2014-09-02 - Bay Area - Woman Finds Assistance, New Shoes at Red Cross Shelter
I told her, ‘You’re okay now. You’re in a safe place.'

For most people, getting a new pair of shoes isn’t an emotional experience. A woman named Therese broke into tears when she was given shoes at the American Red Cross shelter at the Florence Douglas Center in Vallejo.

Therese arrived Thursday at the shelter fully clothed, but wearing only a pair of black, low-cut sports socks on her feet. She explained that she had made an arduous trek walking and hitching a couple of rides the 16-mile distance between Vallejo and Napa after the Aug. 24 South Napa Quake.

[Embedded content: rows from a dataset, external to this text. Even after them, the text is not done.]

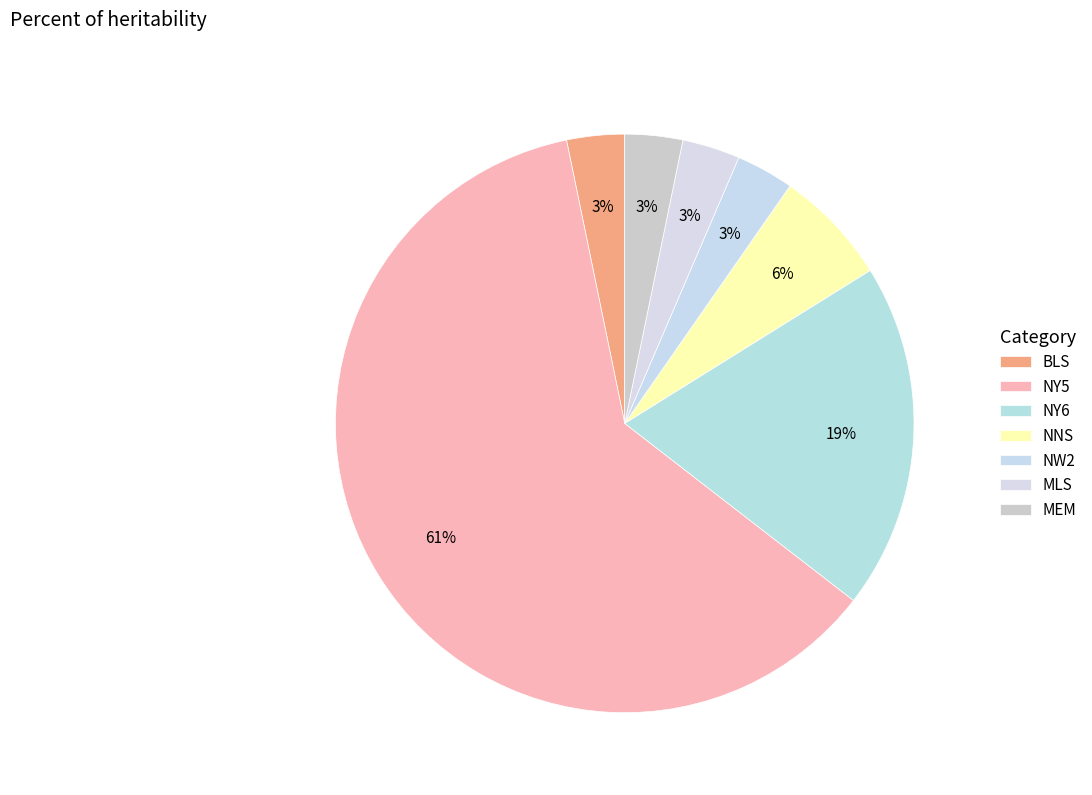

To the nearest percent, what is the difference between the largest and smallest slice percentages?

58%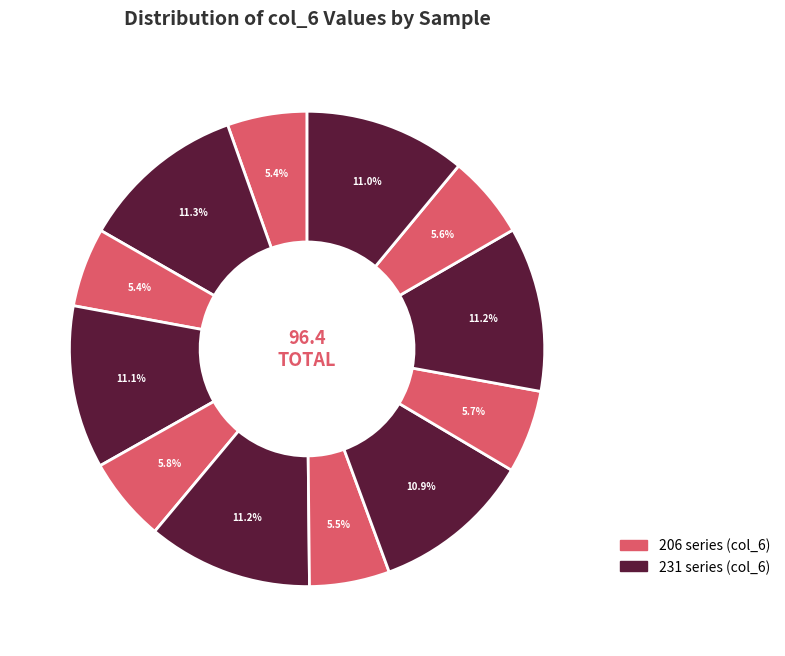

Count the number of slices in the pie.

12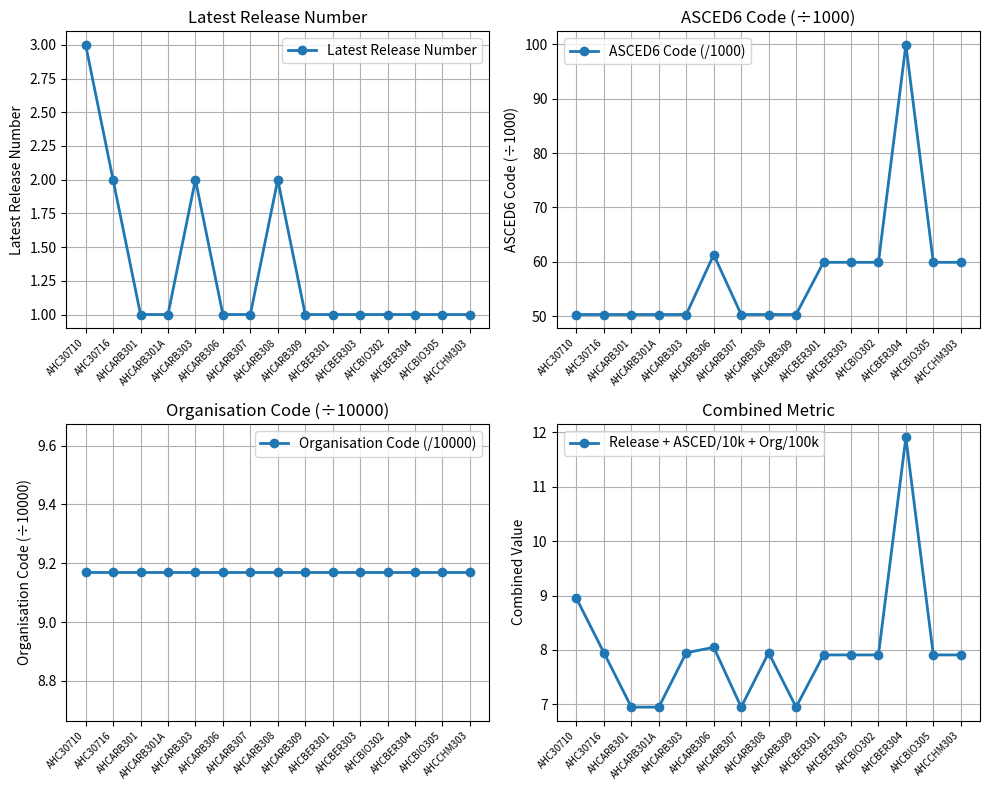

Which series ends up on top after the final intersection of Organisation Code (/10000) and Release + ASCED/10k + Org/100k?

Organisation Code (/10000)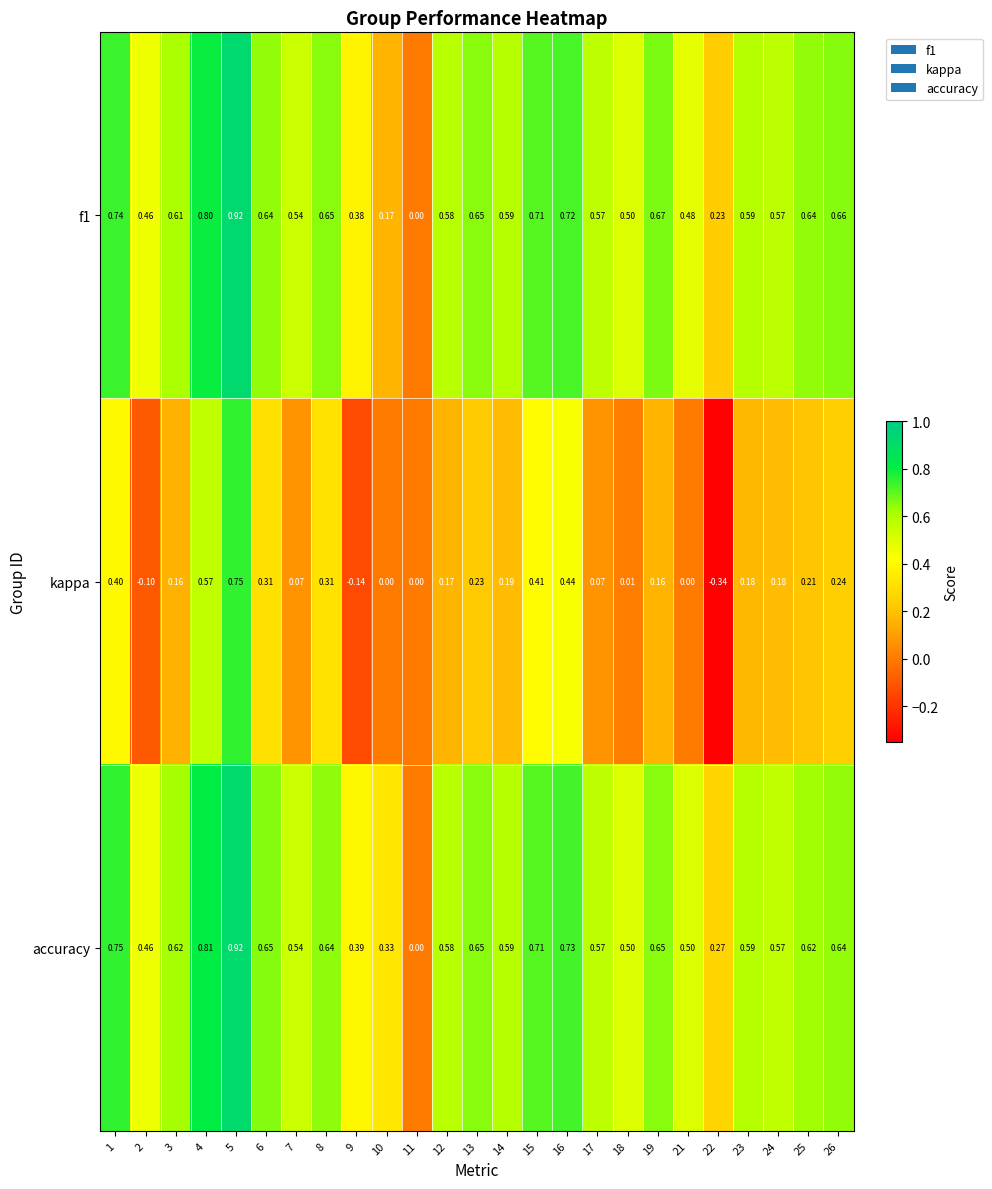

Which category has the highest value across all series?

5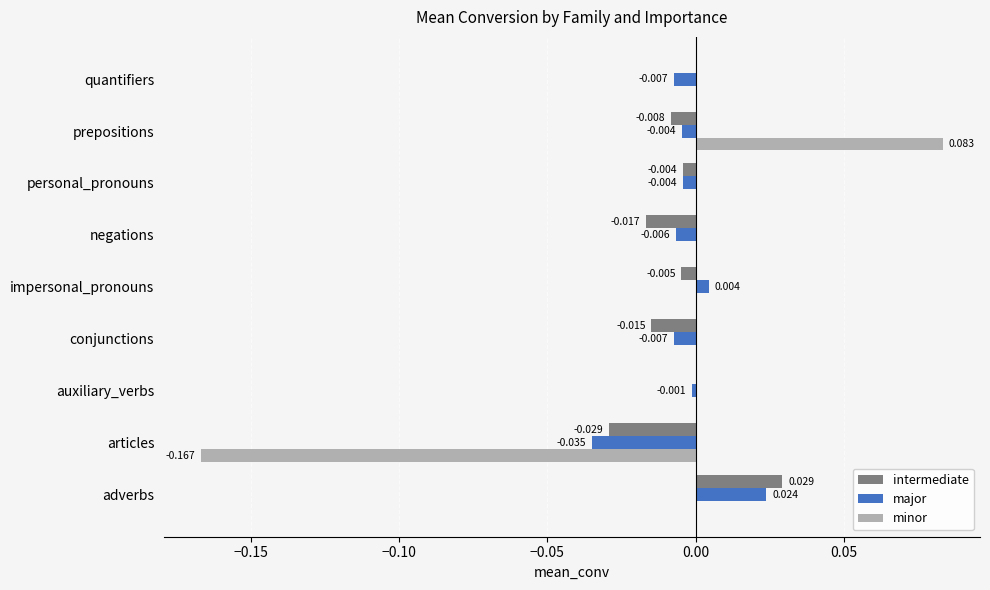

Which series changed the most between articles and impersonal_pronouns?

minor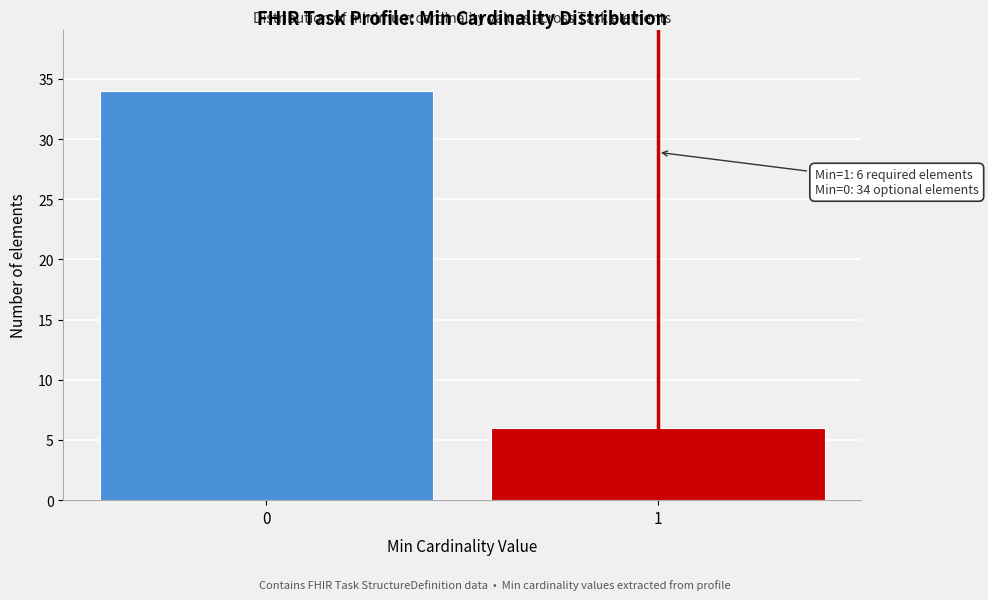

Reading left to right, extract all data points from this chart.

0=34	1=6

Therese told staff at the shelter that she was staying with friends in Napa when the temblor hit, and she ran outside.

After the shockwaves subsided, she discovered the house was so damaged that she couldn’t get back into her room to retrieve anything. The house was red-tagged, she said, and her friends went to stay with relatives. Suddenly, she had nowhere to go.

So she headed to Vallejo to look up some friends there who might be able to help her, but couldn’t find them. Then, she turned to the Red Cross.

Arriving at the Vallejo shelter, she appeared weary and emotional, said shelter manager Therese Wentzel of the Red Cross Capital Chapter in Sacramento.

“I told her, ‘You’re okay now. You’re in a safe place,’” recalled Wentzel.

Red Cross shelter workers coordinated with the Salvation Army to assist Therese. When she woke up, she was presented with a new backpack, new socks, and a spiffy pair of new athletic shoes with bright pink laces that Wentzel described as “happy shoes.”

Therese asked, “Are these for me? You got me shoes?” and began to cry.

“She was so happy and I saw a change in her demeanor – she just seemed so much brighter and walked taller,” said Wentzel, adding that Therese was very polite and very appreciative.

The next morning Wentzel helped Therese use a shelter phone to call her sister in Southern California. When Wentzel later checked in with the sister, she was advised it had been their first conversation in a long time. She said she was grateful for to know her sister was alright, and that Therese, “told me you were taking care of her.”

During every disaster deployment, said Wentzel, volunteers tend to meet one client with whom they really connect with or who makes an indelible impression. For Wentzel’s assignment for the South Napa Quake, that person was Therese.

The help provided to her at the shelter was “just a small, little moment in time that maybe made a difference,” Wentzel said.

“At least she’s not out there walking in socks and has very cute shoes,” she said, noting that Therese was still at the shelter Sunday afternoon, helping the people who had helped her by sweeping the floors.